[[ SUPPLIED RECORDS open ]]

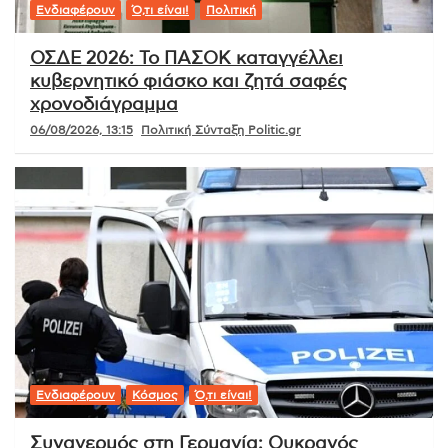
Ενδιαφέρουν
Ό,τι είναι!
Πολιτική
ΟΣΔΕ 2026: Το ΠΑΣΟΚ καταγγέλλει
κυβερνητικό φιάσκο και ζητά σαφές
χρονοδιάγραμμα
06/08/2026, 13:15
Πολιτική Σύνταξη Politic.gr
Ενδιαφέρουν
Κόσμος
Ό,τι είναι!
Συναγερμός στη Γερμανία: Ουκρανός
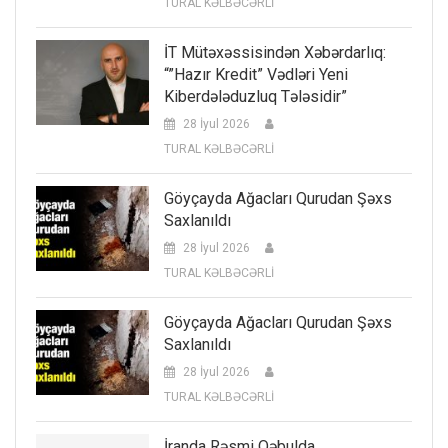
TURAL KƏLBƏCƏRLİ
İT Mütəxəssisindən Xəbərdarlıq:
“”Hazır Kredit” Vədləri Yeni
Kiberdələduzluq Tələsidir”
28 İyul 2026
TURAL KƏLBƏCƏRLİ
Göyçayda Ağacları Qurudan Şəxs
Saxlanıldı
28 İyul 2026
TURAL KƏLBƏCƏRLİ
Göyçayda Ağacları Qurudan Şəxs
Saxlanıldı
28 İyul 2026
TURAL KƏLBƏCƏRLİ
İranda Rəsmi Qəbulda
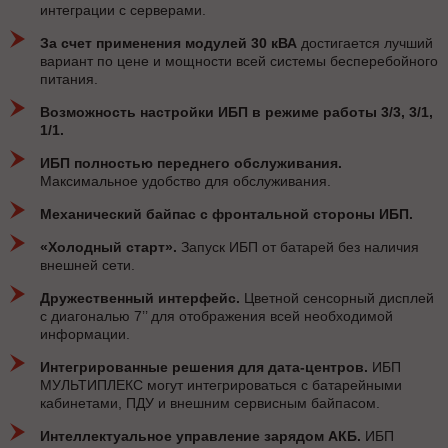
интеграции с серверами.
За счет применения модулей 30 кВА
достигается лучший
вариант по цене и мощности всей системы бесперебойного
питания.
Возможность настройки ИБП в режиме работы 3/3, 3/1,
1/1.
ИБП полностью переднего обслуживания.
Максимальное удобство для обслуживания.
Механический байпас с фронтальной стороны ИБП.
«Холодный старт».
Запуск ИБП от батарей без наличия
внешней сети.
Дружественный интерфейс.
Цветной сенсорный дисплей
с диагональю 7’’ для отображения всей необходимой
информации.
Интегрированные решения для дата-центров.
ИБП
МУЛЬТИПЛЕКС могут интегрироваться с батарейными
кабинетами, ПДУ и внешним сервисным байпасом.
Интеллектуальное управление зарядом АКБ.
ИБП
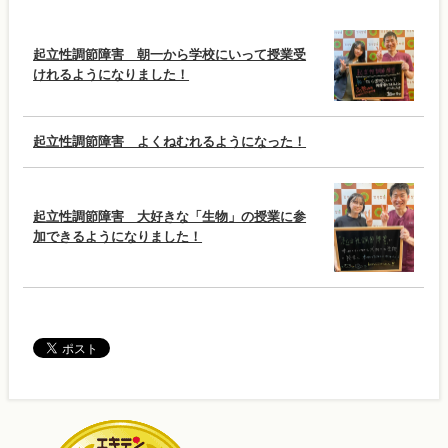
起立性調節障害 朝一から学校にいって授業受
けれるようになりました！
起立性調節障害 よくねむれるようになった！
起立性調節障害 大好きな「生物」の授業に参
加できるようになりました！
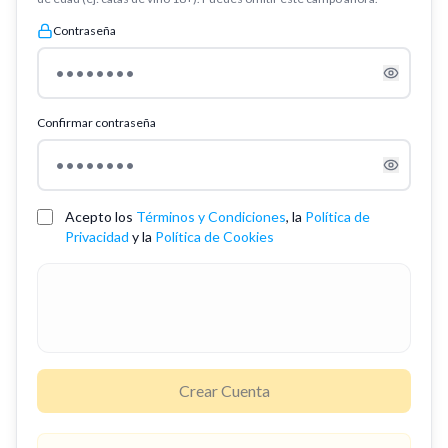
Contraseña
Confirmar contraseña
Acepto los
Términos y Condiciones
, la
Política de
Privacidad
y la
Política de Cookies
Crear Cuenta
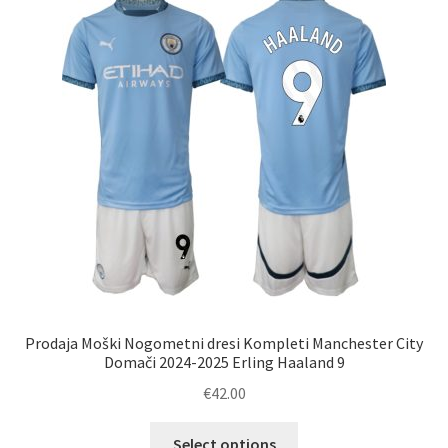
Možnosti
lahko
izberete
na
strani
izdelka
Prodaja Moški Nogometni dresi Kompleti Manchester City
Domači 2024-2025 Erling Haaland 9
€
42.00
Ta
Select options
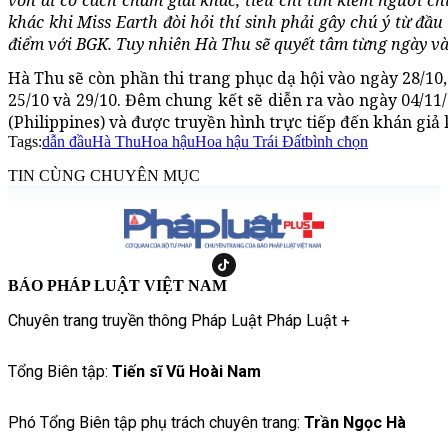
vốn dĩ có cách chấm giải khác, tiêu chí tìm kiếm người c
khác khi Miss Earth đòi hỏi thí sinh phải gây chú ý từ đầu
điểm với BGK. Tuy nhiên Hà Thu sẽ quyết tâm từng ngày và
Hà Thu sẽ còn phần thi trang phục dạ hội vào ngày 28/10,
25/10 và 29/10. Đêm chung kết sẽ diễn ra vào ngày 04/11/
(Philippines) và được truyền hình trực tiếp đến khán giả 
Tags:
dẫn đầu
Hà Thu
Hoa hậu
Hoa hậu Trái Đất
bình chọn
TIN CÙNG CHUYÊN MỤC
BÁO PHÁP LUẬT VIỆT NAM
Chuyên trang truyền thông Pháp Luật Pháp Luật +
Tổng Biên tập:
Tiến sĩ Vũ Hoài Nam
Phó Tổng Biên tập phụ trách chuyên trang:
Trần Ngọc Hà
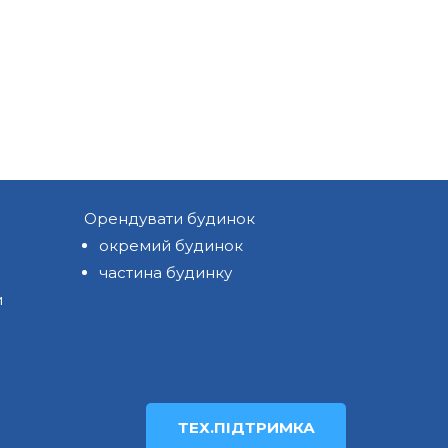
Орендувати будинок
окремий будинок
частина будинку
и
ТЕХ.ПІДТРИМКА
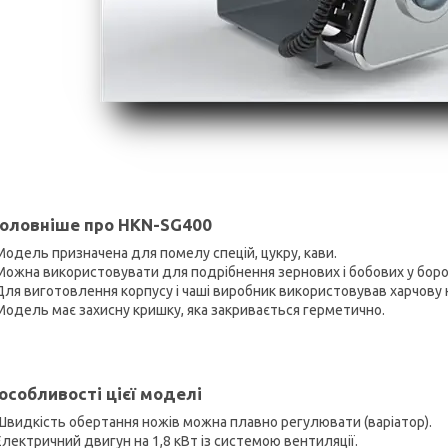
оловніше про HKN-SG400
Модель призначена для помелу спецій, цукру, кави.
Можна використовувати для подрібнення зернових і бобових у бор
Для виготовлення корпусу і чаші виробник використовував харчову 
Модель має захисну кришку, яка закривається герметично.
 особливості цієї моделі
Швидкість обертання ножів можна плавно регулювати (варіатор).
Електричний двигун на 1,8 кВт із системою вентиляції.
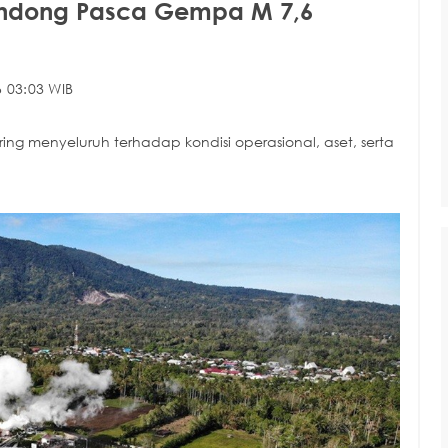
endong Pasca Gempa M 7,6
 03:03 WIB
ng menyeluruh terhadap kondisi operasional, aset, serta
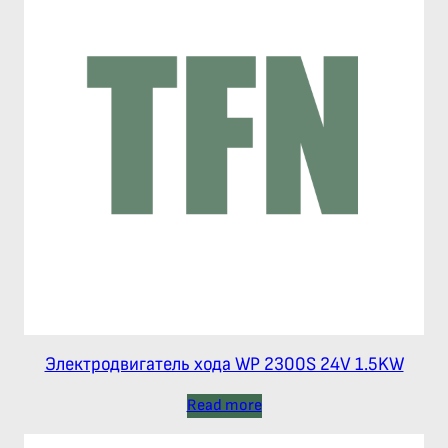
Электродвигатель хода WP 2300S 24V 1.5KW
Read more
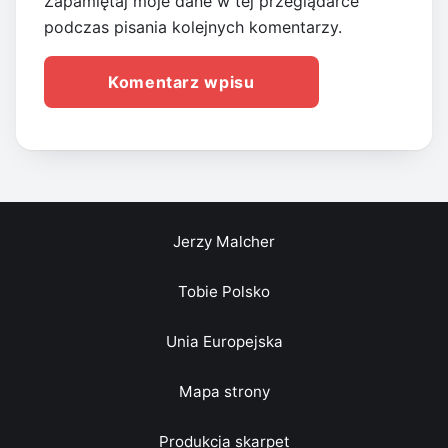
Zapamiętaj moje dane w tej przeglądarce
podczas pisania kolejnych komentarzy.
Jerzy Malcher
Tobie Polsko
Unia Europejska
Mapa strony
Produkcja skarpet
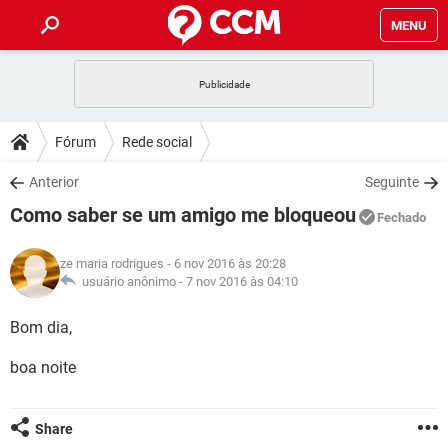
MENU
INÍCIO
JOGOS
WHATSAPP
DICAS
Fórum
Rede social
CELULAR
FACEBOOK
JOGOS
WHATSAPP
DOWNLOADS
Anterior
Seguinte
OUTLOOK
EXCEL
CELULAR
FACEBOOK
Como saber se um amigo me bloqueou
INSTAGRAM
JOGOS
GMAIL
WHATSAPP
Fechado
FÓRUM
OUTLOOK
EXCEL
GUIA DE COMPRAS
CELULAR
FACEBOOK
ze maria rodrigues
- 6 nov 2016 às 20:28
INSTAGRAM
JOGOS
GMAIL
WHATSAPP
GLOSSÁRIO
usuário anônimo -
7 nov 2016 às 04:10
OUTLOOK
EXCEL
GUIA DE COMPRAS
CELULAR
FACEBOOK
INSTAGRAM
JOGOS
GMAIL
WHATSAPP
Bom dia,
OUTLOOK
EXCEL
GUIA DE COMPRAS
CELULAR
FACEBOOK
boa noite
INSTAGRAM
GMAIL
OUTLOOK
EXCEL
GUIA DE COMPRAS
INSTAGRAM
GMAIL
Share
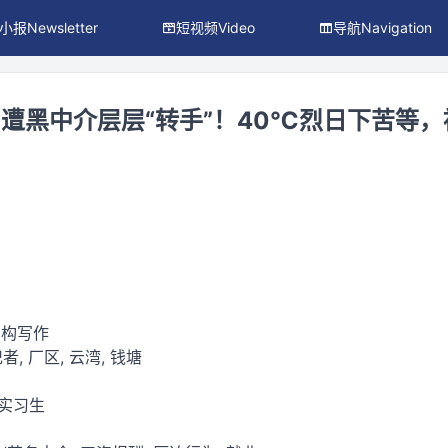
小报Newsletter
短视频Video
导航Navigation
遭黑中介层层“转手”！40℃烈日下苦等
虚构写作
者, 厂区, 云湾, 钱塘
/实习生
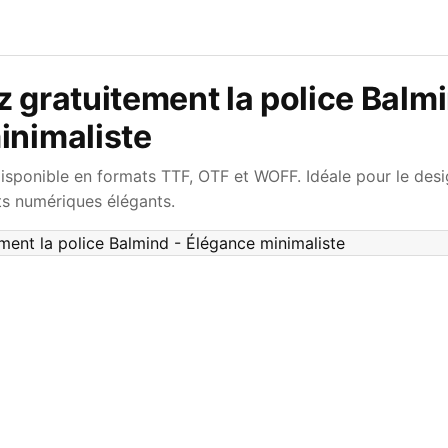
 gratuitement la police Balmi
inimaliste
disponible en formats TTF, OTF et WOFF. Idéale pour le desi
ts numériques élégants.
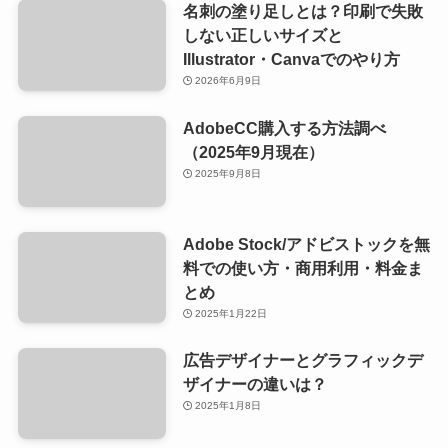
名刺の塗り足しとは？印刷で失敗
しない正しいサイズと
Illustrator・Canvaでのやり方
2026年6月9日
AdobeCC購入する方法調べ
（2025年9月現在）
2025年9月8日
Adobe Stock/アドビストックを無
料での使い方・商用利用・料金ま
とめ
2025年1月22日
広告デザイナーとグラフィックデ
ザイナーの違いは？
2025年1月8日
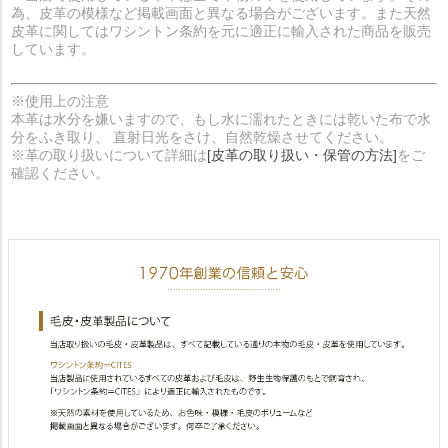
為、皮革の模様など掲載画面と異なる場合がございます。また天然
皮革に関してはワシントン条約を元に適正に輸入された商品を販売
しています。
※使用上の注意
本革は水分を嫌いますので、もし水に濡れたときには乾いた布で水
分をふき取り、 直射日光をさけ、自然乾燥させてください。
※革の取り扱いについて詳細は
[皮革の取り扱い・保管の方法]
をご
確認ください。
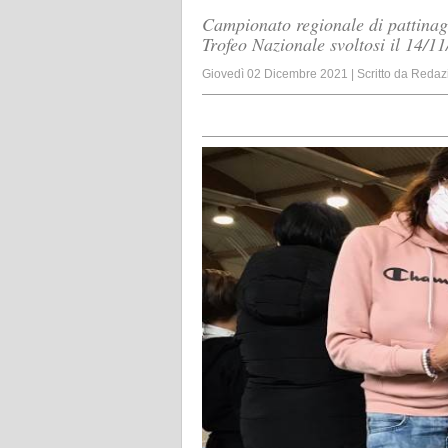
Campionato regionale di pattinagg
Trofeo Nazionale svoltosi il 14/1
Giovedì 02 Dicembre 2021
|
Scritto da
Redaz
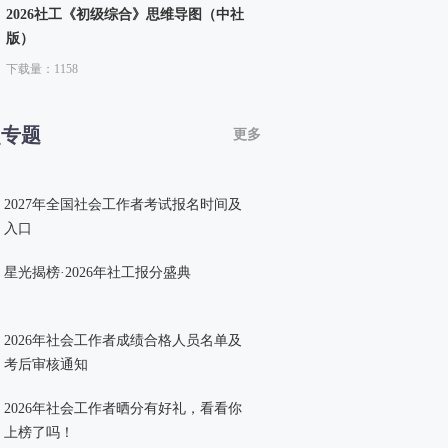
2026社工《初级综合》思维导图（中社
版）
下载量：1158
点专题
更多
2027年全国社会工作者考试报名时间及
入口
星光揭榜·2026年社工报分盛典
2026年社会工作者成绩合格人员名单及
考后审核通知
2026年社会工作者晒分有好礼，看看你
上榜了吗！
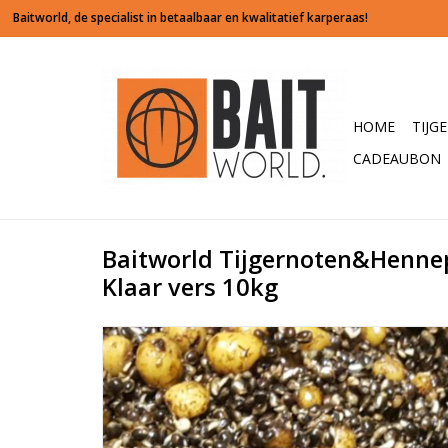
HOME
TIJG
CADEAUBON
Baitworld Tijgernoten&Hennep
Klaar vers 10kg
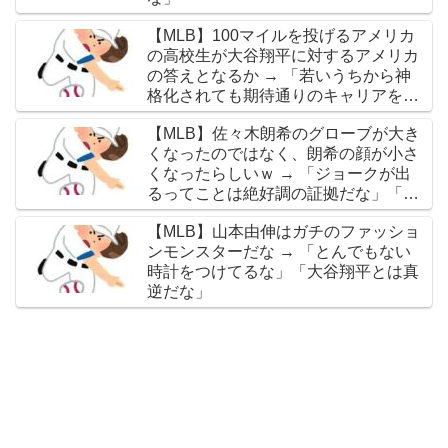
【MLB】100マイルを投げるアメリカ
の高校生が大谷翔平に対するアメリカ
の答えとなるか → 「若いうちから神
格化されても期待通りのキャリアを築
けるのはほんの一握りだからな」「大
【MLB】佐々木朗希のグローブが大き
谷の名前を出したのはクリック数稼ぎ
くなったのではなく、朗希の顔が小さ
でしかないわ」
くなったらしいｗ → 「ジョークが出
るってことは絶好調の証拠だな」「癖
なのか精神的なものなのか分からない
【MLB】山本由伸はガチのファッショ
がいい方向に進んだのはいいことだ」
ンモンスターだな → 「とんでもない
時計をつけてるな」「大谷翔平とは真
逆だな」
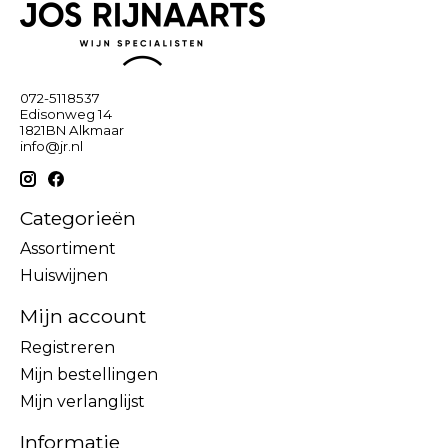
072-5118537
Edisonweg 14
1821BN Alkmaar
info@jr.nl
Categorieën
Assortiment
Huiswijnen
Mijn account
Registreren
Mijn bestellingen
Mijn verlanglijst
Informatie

[[ SUPPLIED RECORDS closed ]]

> **WORK INSTRUCTION**
Copy every line of text from all of the items above word for word, and leave the pictures out.

> **SOLUTION FOR THIS TASK**
Ενδιαφέρουν
Ό,τι είναι!
Πολιτική
ΟΣΔΕ 2026: Το ΠΑΣΟΚ καταγγέλλει
κυβερνητικό φιάσκο και ζητά σαφές
χρονοδιάγραμμα
06/08/2026, 13:15
Πολιτική Σύνταξη Politic.gr
Ενδιαφέρουν
Κόσμος
Ό,τι είναι!
Συναγερμός στη Γερμανία: Ουκρανός
TURAL KƏLBƏCƏRLİ
İT Mütəxəssisindən Xəbərdarlıq:
“”Hazır Kredit” Vədləri Yeni
Kiberdələduzluq Tələsidir”
28 İyul 2026
TURAL KƏLBƏCƏRLİ
Göyçayda Ağacları Qurudan Şəxs
Saxlanıldı
28 İyul 2026
TURAL KƏLBƏCƏRLİ
Göyçayda Ağacları Qurudan Şəxs
Saxlanıldı
28 İyul 2026
TURAL KƏLBƏCƏRLİ
İranda Rəsmi Qəbulda
интеграции с серверами.
За счет применения модулей 30 кВА
достигается лучший
вариант по цене и мощности всей системы бесперебойного
питания.
Возможность настройки ИБП в режиме работы 3/3, 3/1,
1/1.
ИБП полностью переднего обслуживания.
Максимальное удобство для обслуживания.
Механический байпас с фронтальной стороны ИБП.
«Холодный старт».
Запуск ИБП от батарей без наличия
внешней сети.
Дружественный интерфейс.
Цветной сенсорный дисплей
с диагональю 7’’ для отображения всей необходимой
информации.
Интегрированные решения для дата-центров.
ИБП
МУЛЬТИПЛЕКС могут интегрироваться с батарейными
кабинетами, ПДУ и внешним сервисным байпасом.
Интеллектуальное управление зарядом АКБ.
ИБП
起立性調節障害 朝一から学校にいって授業受
けれるようになりました！
起立性調節障害 よくねむれるようになった！
起立性調節障害 大好きな「生物」の授業に参
加できるようになりました！
Contraseña
Confirmar contraseña
Acepto los
Términos y Condiciones
, la
Política de
Privacidad
y la
Política de Cookies
Crear Cuenta
Možnosti
lahko
izberete
na
strani
izdelka
Prodaja Moški Nogometni dresi Kompleti Manchester City
Domači 2024-2025 Erling Haaland 9
€
42.00
Ta
Select options
vốn dĩ có cách chấm giải khác, tiêu chí tìm kiếm người c
khác khi Miss Earth đòi hỏi thí sinh phải gây chú ý từ đầu
điểm với BGK. Tuy nhiên Hà Thu sẽ quyết tâm từng ngày và
Hà Thu sẽ còn phần thi trang phục dạ hội vào ngày 28/10,
25/10 và 29/10. Đêm chung kết sẽ diễn ra vào ngày 04/11/
(Philippines) và được truyền hình trực tiếp đến khán giả 
Tags:
dẫn đầu
Hà Thu
Hoa hậu
Hoa hậu Trái Đất
bình chọn
TIN CÙNG CHUYÊN MỤC
BÁO PHÁP LUẬT VIỆT NAM
Chuyên trang truyền thông Pháp Luật Pháp Luật +
Tổng Biên tập:
Tiến sĩ Vũ Hoài Nam
Phó Tổng Biên tập phụ trách chuyên trang:
Trần Ngọc Hà
Орендувати будинок
окремий будинок
частина будинку
и
ТЕХ.ПІДТРИМКА
оловніше про HKN-SG400
Модель призначена для помелу спецій, цукру, кави.
Можна використовувати для подрібнення зернових і бобових у бор
Для виготовлення корпусу і чаші виробник використовував харчову 
Модель має захисну кришку, яка закривається герметично.
 особливості цієї моделі
Швидкість обертання ножів можна плавно регулювати (варіатор).
Електричний двигун на 1,8 кВт із системою вентиляції.
endong Pasca Gempa M 7,6
 03:03 WIB
ng menyeluruh terhadap kondisi operasional, aset, serta
Электродвигатель хода WP 2300S 24V 1.5KW
Read more
Zapamiętaj moje dane w tej przeglądarce
podczas pisania kolejnych komentarzy.
Jerzy Malcher
Tobie Polsko
Unia Europejska
Mapa strony
Produkcja skarpet
MENU
INÍCIO
JOGOS
WHATSAPP
DICAS
Fórum
Rede social
CELULAR
FACEBOOK
JOGOS
WHATSAPP
DOWNLOADS
Anterior
Seguinte
OUTLOOK
EXCEL
CELULAR
FACEBOOK
Como saber se um amigo me bloqueou
INSTAGRAM
JOGOS
GMAIL
WHATSAPP
Fechado
FÓRUM
OUTLOOK
EXCEL
GUIA DE COMPRAS
CELULAR
FACEBOOK
ze maria rodrigues
- 6 nov 2016 às 20:28
INSTAGRAM
JOGOS
GMAIL
WHATSAPP
GLOSSÁRIO
usuário anônimo -
7 nov 2016 às 04:10
OUTLOOK
EXCEL
GUIA DE COMPRAS
CELULAR
FACEBOOK
INSTAGRAM
JOGOS
GMAIL
WHATSAPP
Bom dia,
OUTLOOK
EXCEL
GUIA DE COMPRAS
CELULAR
FACEBOOK
boa noite
INSTAGRAM
GMAIL
OUTLOOK
EXCEL
GUIA DE COMPRAS
INSTAGRAM
GMAIL
Share
小报Newsletter
短视频Video
导航Navigation
遭黑中介层层“转手”！40℃烈日下苦等
虚构写作
者, 厂区, 云湾, 钱塘
/实习生
 gratuitement la police Balmi
inimaliste
disponible en formats TTF, OTF et WOFF. Idéale pour le desi
ts numériques élégants.
名刺の塗り足しとは？印刷で失敗
しない正しいサイズと
Illustrator・Canvaでのやり方
2026年6月9日
AdobeCC購入する方法調べ
（2025年9月現在）
2025年9月8日
Adobe Stock/アドビストックを無
料での使い方・商用利用・料金ま
とめ
2025年1月22日
広告デザイナーとグラフィックデ
ザイナーの違いは？
2025年1月8日
為、皮革の模様など掲載画面と異なる場合がございます。また天然
皮革に関してはワシントン条約を元に適正に輸入された商品を販売
しています。
※使用上の注意
本革は水分を嫌いますので、もし水に濡れたときには乾いた布で水
分をふき取り、 直射日光をさけ、自然乾燥させてください。
※革の取り扱いについて詳細は
[皮革の取り扱い・保管の方法]
をご
確認ください。
Campionato regionale di pattinagg
Trofeo Nazionale svoltosi il 14/1
Giovedì 02 Dicembre 2021
|
Scritto da
Redaz
2026社工《初级综合》思维导图（中社
版）
下载量：1158
点专题
更多
2027年全国社会工作者考试报名时间及
入口
星光揭榜·2026年社工报分盛典
2026年社会工作者成绩合格人员名单及
考后审核通知
2026年社会工作者晒分有好礼，看看你
上榜了吗！
HOME
TIJG
CADEAUBON
Baitworld Tijgernoten&Hennep
Klaar vers 10kg
【MLB】100マイルを投げるアメリカ
の高校生が大谷翔平に対するアメリカ
の答えとなるか → 「若いうちから神
格化されても期待通りのキャリアを築
けるのはほんの一握りだからな」「大
【MLB】佐々木朗希のグローブが大き
谷の名前を出したのはクリック数稼ぎ
くなったのではなく、朗希の顔が小さ
でしかないわ」
くなったらしいｗ → 「ジョークが出
るってことは絶好調の証拠だな」「癖
なのか精神的なものなのか分からない
【MLB】山本由伸はガチのファッショ
がいい方向に進んだのはいいことだ」
ンモンスターだな → 「とんでもない
時計をつけてるな」「大谷翔平とは真
逆だな」
072-5118537
Edisonweg 14
1821BN Alkmaar
info@jr.nl
Categorieën
Assortiment
Huiswijnen
Mijn account
Registreren
Mijn bestellingen
Mijn verlanglijst
Informatie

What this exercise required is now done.